Because lawyers are before the public and being compensated by public tax money, they must avoid not only all evil but the mere appearance of it.
In most conflict of interest situations, the lawyer or his firm is under a duty to only inform the parties interested and to whom they represent and hopefully secure all persons’ consent. However, in public affairs it has been held that such consent cannot be utilized by persons standing in a public or quasi public position. (See ABA Formal Opinions 16, 34, 71, 77, 192; Informal C-691.) (emphasis added)
In the issue under consideration, where a lawyer serves a municipality or any of its departments, agencies or courts, as either an elected official or an employee, an impermissible conflict of interest exists in a situation where either such lawyer or such lawyer’s partner or associate represents a person in matters pending before the municipality, its agencies, departments or courts. It is not sufficient to cure the conflict for the official or employee to abstain from voting or other involvement in connection with the issue. By so doing, the public servant abrogates a responsibility and duty to the public, if such voting or involvement would otherwise be appropriate. But even if no involvement with the matter would have been required in any event, the public perception would still remain that not only the lawyer-official or employee, but a lawyer associated with the lawyer-official or employee, may gain some advantage from the knowledge on the part of other elected officials or fellow employees of the municipality or its agencies of this relationship, even if the lawyer-official or employee does not directly participate in or influence the decision.
However, the same policy considerations requiring a “bright line” exclusion do not apply where a lawyer’s involvement consists of part-time, voluntary service of an essentially uncompensated nature (which would allow nominal per-diem payments and expense reimbursement) as an appointee on municipal boards or agencies. Examples would be service on planning or zoning commissions, boards of adjustment, park and library boards, utility trusts, and similar activities. There, the relevant policy considerations must be weighed against the undesirability of discouraging lawyers as a group from participating in an important form of voluntary, essentially uncompensated, community service. In such cases it is sufficient to exclude the lawyer-member and lawyers associated with the lawyer-member from appearing in a representative capacity before the entity in question, but allowing such appearances before other municipal agencies, departments and courts.
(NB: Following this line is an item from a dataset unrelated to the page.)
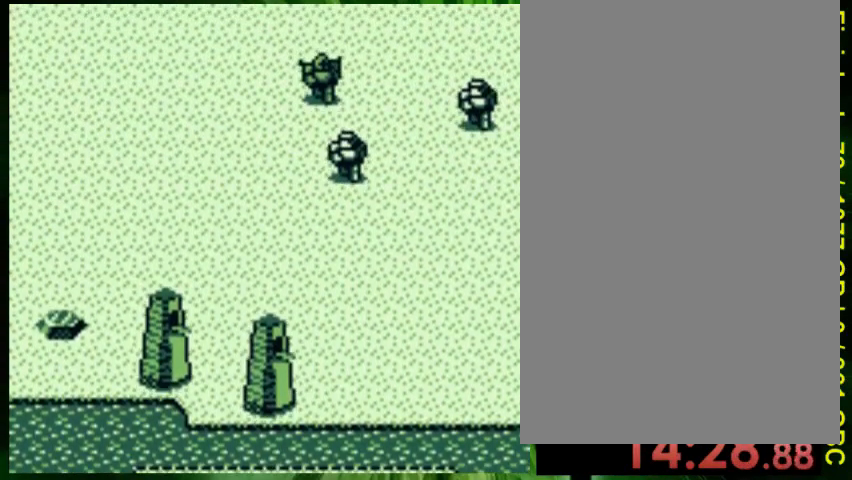
{"buttons": [], "events": [[300, "DPAD_UP", "up"]]}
This issue is not novel or one of first impression. The general policy of prohibiting the representation of multiple parties with conflicting interests traces its roots to the origins of our profession. The Oklahoma Bar Association, as well as associations in numerous other states, has consistently enforced policies to avoid even the appearance of a party’s rights being impaired, or potentially being impaired, as a result of a lawyer’s duty or obligation to a third person or entity. Although legal ethics opinions from Oklahoma and other states generally predate Oklahoma’s adoption of the Rules of Professional Conduct, such Rules are in no way inconsistent with the conclusions expressed herein or in such earlier opinions.
1 OBA Legal Ethics Opinion No. 279 (1974)
2 OBA Legal Ethics Opinion No. 274 (1973).
3 ABA Formal Opinion No. 33 (1931) and OBA Legal Ethics Opinion No. 282 (1974).
4 See: In Re: Vrdolyak, 560 N.E.2d 840 (Ill. 1990). The Illinois Supreme Court, in a lengthy and well reasoned opinion, has also found a conflict of interest exists under extremely similar facts.
5 OBA Legal Ethics Opinion No. 257 (1969).